Non poteva mancare qualcosa dei Primal Scream, in una selezione dedicata alla notte. Troppo importante il contributo del progetto di Bobby Gillespie alla causa dell’incontro tra musica rock e cultura dei club per poter essere trascurato. Lavori come Screamadelica, Vanishing Point ed XTRMNTR, anche ascoltati a due decenni di distanza, suonano innovativi, densi, carichi come uno scontro armato.

Ed è esattamente il suono di una protesta violenta di piazza, quello che si respira nei sette minuti di Swastika Eyes.

Pensateci: questo materiale infiammerebbe uno Zack De La Rocha che alle sue spalle non dovesse più trovare quel riccardone di Tom Morello, ma una Bomb Squad in versione hardcore techno. Gli ultimi novanta secondi si aggirano per le casse con sguardo famelico e trasformano la folla in un unico corpo danzante e inferocito.

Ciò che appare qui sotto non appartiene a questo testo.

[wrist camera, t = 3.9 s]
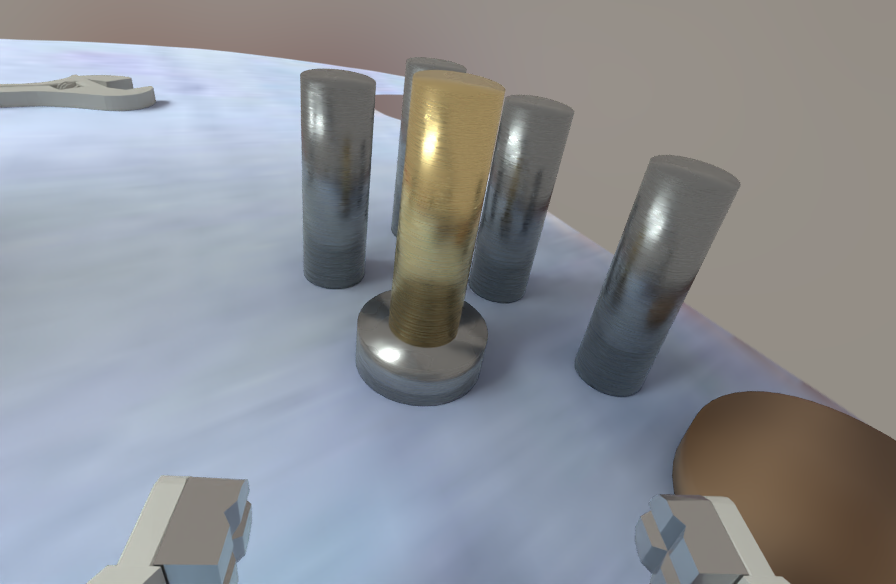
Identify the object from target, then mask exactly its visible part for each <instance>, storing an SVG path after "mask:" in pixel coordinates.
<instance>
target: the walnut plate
mask: <svg viewBox="0 0 896 584" xmlns="http://www.w3.org/2000/svg"><path fill="white" fill-rule="evenodd" d="M672 477H673V486H674V493H675V495H702V496H723V497H728V498H729V499H730V500H731V501H732V502H734V504H735V505H736V507H737V509H738V511H739V513H740V514H741V516H742V518H743V520H744V521H745V523H746V525H747V527H748V528H749V530H750V532H751V534H752V536H753V537H754V539H755V541H756V543H757V544H758V546H759V548H760V550H761V552H762V553H763V555H764V557H765V559H766V560H767V562H768V564H769V566H770V568H771V569H772V571H773V573H774V575H775V576H781V577H783V578H784V579H786V580H787V581H788V582H789V583H790V584H896V441H895V440H894V439H892V438H891V437H889V436H887V435H886V434H884V433H882V432H880V431H878V430H877V429H875V428H873V427H871V426H869V425H867V424H865V423H863V422H861V421H859V420H857V419H855V418H853V417H851V416H849V415H847V414H844V413H842V412H839V411H837V410H835V409H832V408H830V407H827V406H824V405H821V404H818V403H816V402H813V401H809V400H806V399H802V398H798V397H795V396H790V395H785V394H780V393H772V392H763V391H747V392H737V393H732V394H728V395H724V396H721V397H719V398H717V399H715V400H712V401H711V402H710V403H708V404H707V405H706V406H704V407H703V408H702V409H701V410H700V412H699V413H698V414H697V415H696V417H695V418H694V420H693V422H692V423H691V425H690V427H689V428H688V430H687V432H686V433H685V435H684V437H683V438H682V440H681V442H680V444H679V446H678V448H677V450H676V453H675V457H674V461H673V473H672Z"/></svg>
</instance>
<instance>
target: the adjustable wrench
mask: <svg viewBox="0 0 896 584" xmlns="http://www.w3.org/2000/svg"><path fill="white" fill-rule="evenodd" d="M155 103H156V100H155V95H154V89H153V87H152V86H148V87H141V88H135V89H133V84H132V79H131V78H129V77H124V76H111V75H87V76H78V75H72V76H70V77H68V78H64V79H60V80H54V81H49V82H41V83H27V84H0V108H3V107H27V106H50V107H69V108H83V109H94V110H104V111H129V110H137V109H142V108H146V107H149V106H152V105H153V104H155Z"/></svg>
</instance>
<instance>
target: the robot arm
mask: <svg viewBox="0 0 896 584" xmlns="http://www.w3.org/2000/svg"><path fill="white" fill-rule="evenodd" d="M249 490H250V489H249V483H248V479H228V478H206V477H192V476H164V475H161V477H160V478H159V479H158V480H157V482H156V483H155V484H154V486H153V488H152V490H151V492H150V494H149V496H148V499H147V501H146V503H145V505H144V507H143V509H142V512H141V514H140V516H139V518H138V520H137V522H136V525H135V527H134V529H133V531H132V533H131V535H130V538H129V540H128V542H127V544H126V546H125V548H124V551H123V553H122V555H121V557H120V559H119V561H118V564H117V565H107V566H106V567H105V568H104V569H103V570H101V571H100V572H99V573H98V574H97V575H96V576H94V577H93V578H92V579H91V580H90V581H89V582H87V583H86V584H237V583H238V580H239V579H238V572H237V565H236V563H237V562H238V561H239V560H240V559H241V558H242V557H243V556H244V555H245V553H246V549H247V545H248V541H249V536H250V530H251V524H252V506H251V503H249V502H248V501H247V498H248V494H249ZM649 507H650V509H651V511H649V512H647V513H646V514H644V515H642V516H641V517H640V519H639V520H638V522H637V524H636V527H635V544H636V550H637V553H638V556H639V559H640V562H641V563H642V564H643V565H644V566H645V567H646V568H647V569H648V570H649V571H650V572H651V573H652V575H651V579H650V583H649V584H790V583H789V582H788V581H787V580H786V579H784V578H783V577H781V576H775V575H774V573H773V571H772V569H771V568H770V566H769V564H768V562H767V560H766V559H765V557H764V555H763V553H762V552H761V550H760V548H759V546H758V544H757V543H756V541H755V539H754V537H753V536H752V534H751V532H750V530H749V528H748V527H747V525H746V523H745V521H744V520H743V518H742V516H741V514H740V513H739V511H738V509H737V507H736V505H735V504H734V502H732V501H731V500H730V499H729V498H728V497H723V496H702V495H670V494H658V495H656V496H653V497H652V499H651V501H650V502H649Z"/></svg>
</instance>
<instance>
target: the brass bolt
mask: <svg viewBox="0 0 896 584" xmlns="http://www.w3.org/2000/svg"><path fill="white" fill-rule="evenodd" d="M504 94H505V88H504V87H503V86H502V85H500V84H499V83H497V82H494V81H492V80H490V79H487V78H484V77H480V76H476V75H472V74H467V73H462V72H455V71H446V70H424V71H419V72H416V73H414V74H413V80H412V90H411V100H410V110H409V120H408V130H407V140H406V151H405V161H404V171H403V181H402V191H401V201H400V211H399V221H398V231H397V242H396V252H395V262H394V272H393V282H392V290H390V291H386V292H384V293H381V294H379V295H377V296H375V297H374V298H372V299H371V300H369V301H368V302H367V303H366V304H365V305H364V307H363V308H362V309H361V311H360V313H359V316H358V323H357V341H356V367H357V369H358V372H359V374H360V376H361V377H362V379H363V380H364V381H365V383H366V384H367V385H368V386H369V387H370V388H372V389H373V390H374V391H376V392H377V393H379V394H380V395H382V396H384V397H386V398H388V399H390V400H393V401H396V402H399V403H403V404H408V405H415V406H434V405H440V404H445V403H448V402H451V401H454V400H456V399H458V398H460V397H462V396H463V395H465V394H466V393H467V392H468V391H469V390H471V388H472V387H473V386H474V385H475V383H476V381H477V379H478V376H479V372H480V368H481V364H482V360H483V356H484V352H485V348H486V343H487V338H488V330H487V326H486V323H485V321H484V319H483V318H482V316H481V315H480V314H479V312H478V311H477V310H476V309H475V308H473V307H472V306H471V305H470V304H468V303H467V302H466V301H464V298H465V292H466V287H467V282H468V277H469V272H470V267H471V262H472V257H473V252H474V247H475V242H476V237H477V232H478V226H479V221H480V216H481V211H482V206H483V201H484V196H485V191H486V186H487V181H488V176H489V170H490V165H491V160H492V155H493V150H494V145H495V140H496V135H497V130H498V125H499V120H500V115H501V110H502V104H503V99H504Z"/></svg>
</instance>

Jon Hopkins | Everything Connected (10:30)

“Una volta seduto in studio, segui l’istinto. Solo una volta che hai quasi finito sei in grado di guardarti indietro e dire: “Oh, già, ne è venuta fuori una trasposizione piuttosto fedele di quella volta che ho preso la psilocibina,” ma non sapevo che stavo scrivendo proprio quella. All’inizio avevo questa sensazione come di essere perso e un po’ confuso, ma poi subentra la sensazione di chiarezza, di un cielo sconfinato sopra di te, e tutto inizia ad acquistare un senso, e ci sono luci sopra di te che si illuminano seguendo il ritmo delle note. Sono sensazioni molto specifiche, che ho provato in questi stati di coscienza” (da un’intervista a Noisey, questa)

Singularity, ovvero quando l’eccitazione da dancefloor incontra la meditazione trascendentale. Per qualcuno, il ritorno di Jon Hopkins a sei anni dal favoloso Immunity non raggiunge quelle vette. Per me – che con questo disco l’ho scoperto davvero e fatto mio – la prova di un talento, un senso dell’equilibrio e un’ispirazione costanti nel tempo.

Everything Connected è il sunto perfetto della sua techno umanista, una traccia monstre in cui il battito cardiaco accelerato – intorno ai 125 bpm – si incastra perfettamente alle pause ambientali sapientemente distribuite lungo il percorso.

Fattona e comunitaria nello spirito, questa dance fa percepire la vicinanza degli altri, il respiro della Terra, “la curvatura del mondo intero sotto la schiena” (bella, vero? Infatti non è mia). Una notte limpida compressa in dieci minuti, in time-lapse.